The website monitor went off at 6 a.m. Something was wrong with one of our sites. I pulled up the alert, looked at the flagged section, and everything looked fine to me. I closed the laptop and went back to my coffee.
That happened six times over two weeks. Five of those times, I was right to dismiss it. The sixth time, I was wrong – and a real bug had been sitting there, visible to customers, for longer than I’d like to admit.
When website monitoring alerts cry wolf
We run automated website monitoring that checks our sites regularly and flags anything that looks off. It compares page sections against a baseline – layout, content, key elements. When something drifts far enough from the baseline, it fires an alert.
The problem is that not every change is a problem. A font loads slightly differently on a Tuesday. An image swaps out because we updated the gallery. The comparison tool sees the difference and sends the alarm. Five of our six recent alerts fell into that category: legitimate changes the monitor didn’t recognize as intentional.
The issue with that pattern is obvious. Once alerts fire often enough for non-problems, you start dismissing them faster. Your response time to a real issue quietly gets worse.
So we dug into every one of those six alerts properly, traced each one back to its actual root cause, and fixed the detection logic where it was overly sensitive. That part is maintenance work. Not exciting. Worth doing.
The real bug: a project gallery failed on first load
The sixth alert pointed to a project gallery section – the part of a page that shows photos of completed work. When I loaded the page and clicked around, it looked fine. Images loaded, captions appeared, everything worked.
What I hadn’t done was run a first-load website test: load the page fresh and just wait.
A customer who lands on that page for the first time, scrolls to the gallery section, and doesn’t immediately click on anything – they would have seen a blank space. The gallery wasn’t rendering on initial page load. It only appeared after some interaction triggered a refresh.
We’d been testing from inside the system, navigating page to page while logged in. The bug only appeared when you came in cold, the way a real visitor does. Once we loaded pages fresh from outside, the issue was obvious. Fix took less than an hour once we understood it.
The lesson: test from the outside. Your workflow and your customers’ workflow are not the same path.
Backup verification has to check the destination
During this same debugging window, we found something unrelated but equally worth writing about.
Our automated backups were running. They were completing. They reported success. But we hadn’t looked closely at where the files were actually landing. When we checked, they’d been routing to the wrong cloud account – one we had access to, technically, but not the right destination for a real recovery scenario.
For weeks, our backups were “working” – no error ever appeared. But if we’d needed to restore something, we’d have been digging in the wrong place under pressure.
The rule we wrote after this: backups must fail in a way you notice, not succeed in a way you never verify. An automated process that completes quietly and routes output somewhere wrong is worse than one that breaks loudly. A loud failure gets fixed. A silent mismatch can sit there for months.

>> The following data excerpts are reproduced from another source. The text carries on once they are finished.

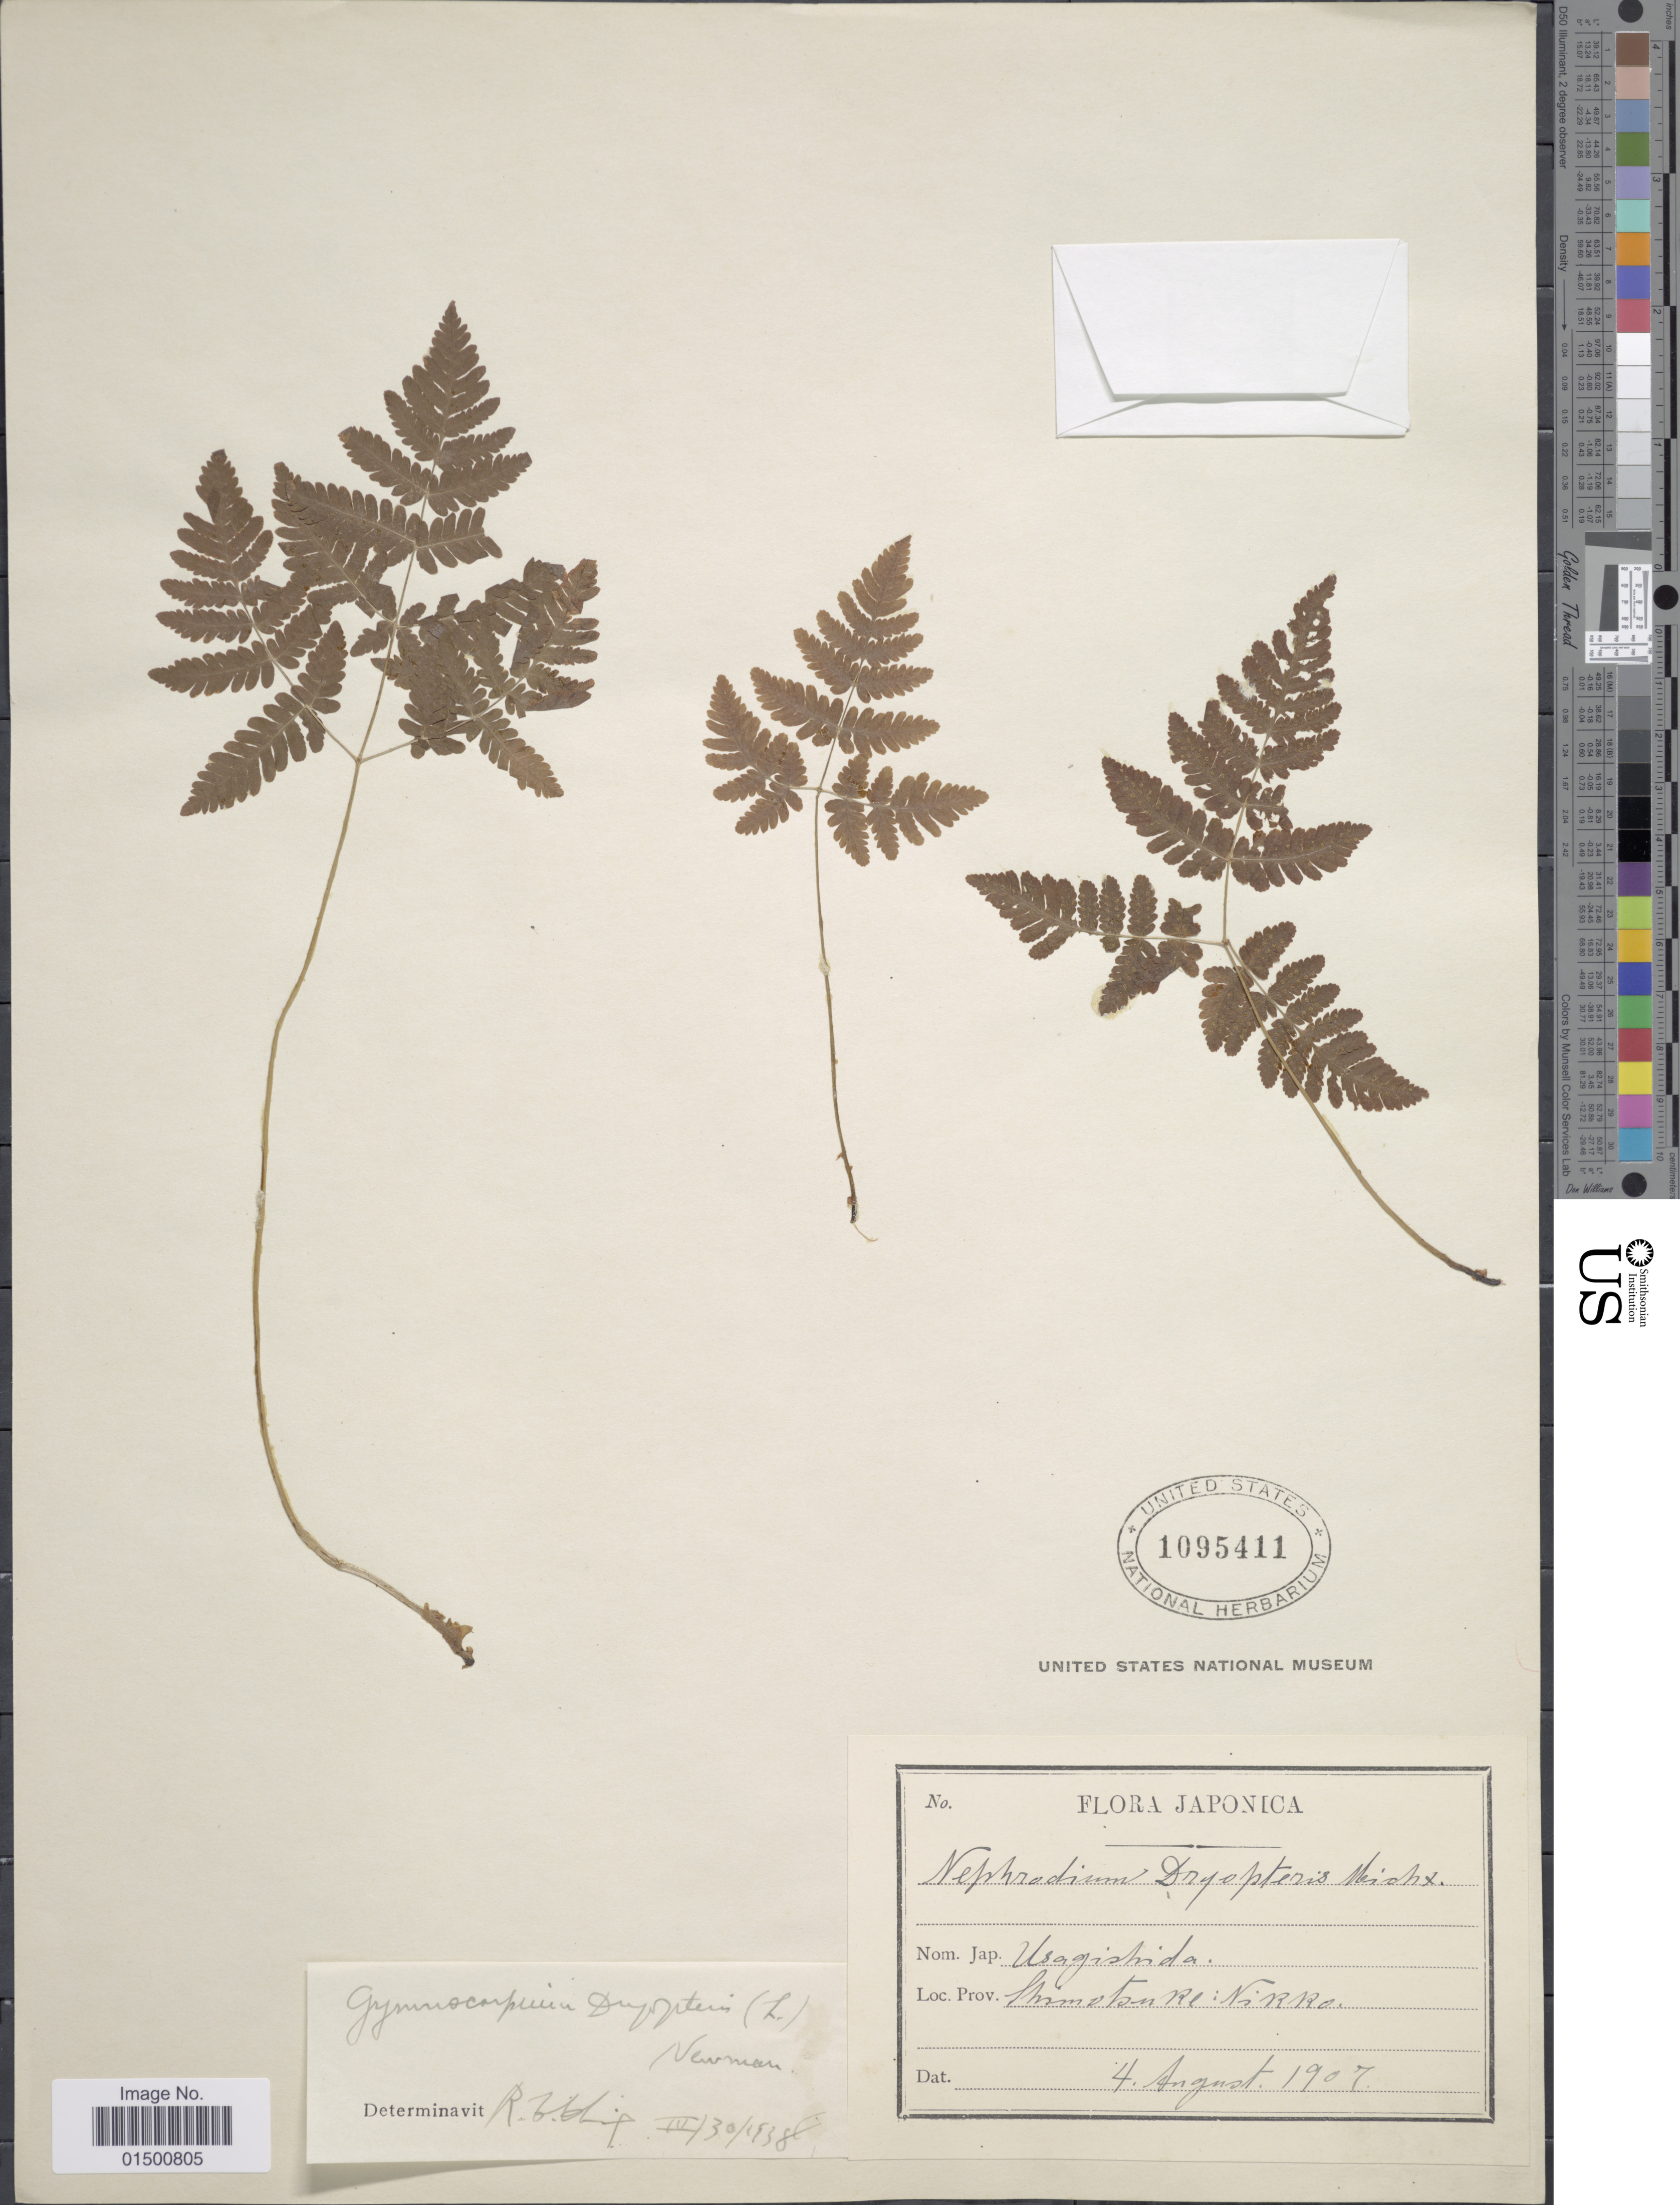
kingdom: Plantae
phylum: Tracheophyta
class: Polypodiopsida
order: Polypodiales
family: Cystopteridaceae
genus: Gymnocarpium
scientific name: Gymnocarpium dryopteris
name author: (L.) Newman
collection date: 1907-08-04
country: Japan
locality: Shimotsuke: Nikko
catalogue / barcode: US 1095411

Now our backup jobs verify destination and file count as part of their completion check. If the numbers don’t match expectations, the alert goes to a human. Not a log entry. A human.
Verify backups before website upgrades
In the same week, we upgraded WordPress to version 7.0. New security patches, compatibility updates, the usual.
The rule before any significant website upgrade is simple: confirm the backup exists and that you can actually restore from it, then proceed. Not “I think the backup ran.” Confirm it. Pull a recent file from it.
The upgrade went fine. But that discipline is what makes an upgrade something you do on a Tuesday afternoon instead of scheduling a Saturday for it. A verified backup means a bad upgrade is a two-hour recovery, not a crisis.
Using an AI coordinator without giving it the keys
One more thing worth explaining: we started using an AI coordinator we call “jefe.” The name is intentional. Jefe’s job is to direct, not to do.
When we have a complex task, jefe breaks it into pieces, assigns each piece to a specialized AI assistant, and collects the results. It never edits a file or makes a change directly. It only coordinates.
I built it this way because I watched what went wrong when a single AI assistant tried to handle too many things at once: mixed-up context, lost steps, fixes from one area getting applied to problems in another. One coordinator plus focused specialists plus a human reviewing the output works noticeably better than one assistant trying to do everything.
The structure matters more to me than whichever model happens to be newest that week: a director that does not touch the work, specialists that stay in their lane, and a human who checks before anything ships. That is how I keep AI useful without letting it run the business by itself.
Tuning monitoring alerts lowers noise but adds risk
Jefe can delegate to the wrong specialist, or two specialists can return conflicting answers. The human review step isn’t optional or a formality. More than once, the consolidated report has included a finding that was just wrong, and a human caught it.
The monitoring tuning is also not a permanent fix. Reducing false positives means the thresholds are less sensitive, which means a real issue might take slightly longer to trigger. We accepted that tradeoff deliberately and will revisit it if something slips through.
Check one automated business process this week
Pick one automated process in your business this week – a backup job, a scheduled report, a recurring email – and check the actual output, not just whether it ran. Did the backup land where you expected? Does the file open? Is the report showing the right data?
This takes about five minutes. It has saved us more than once.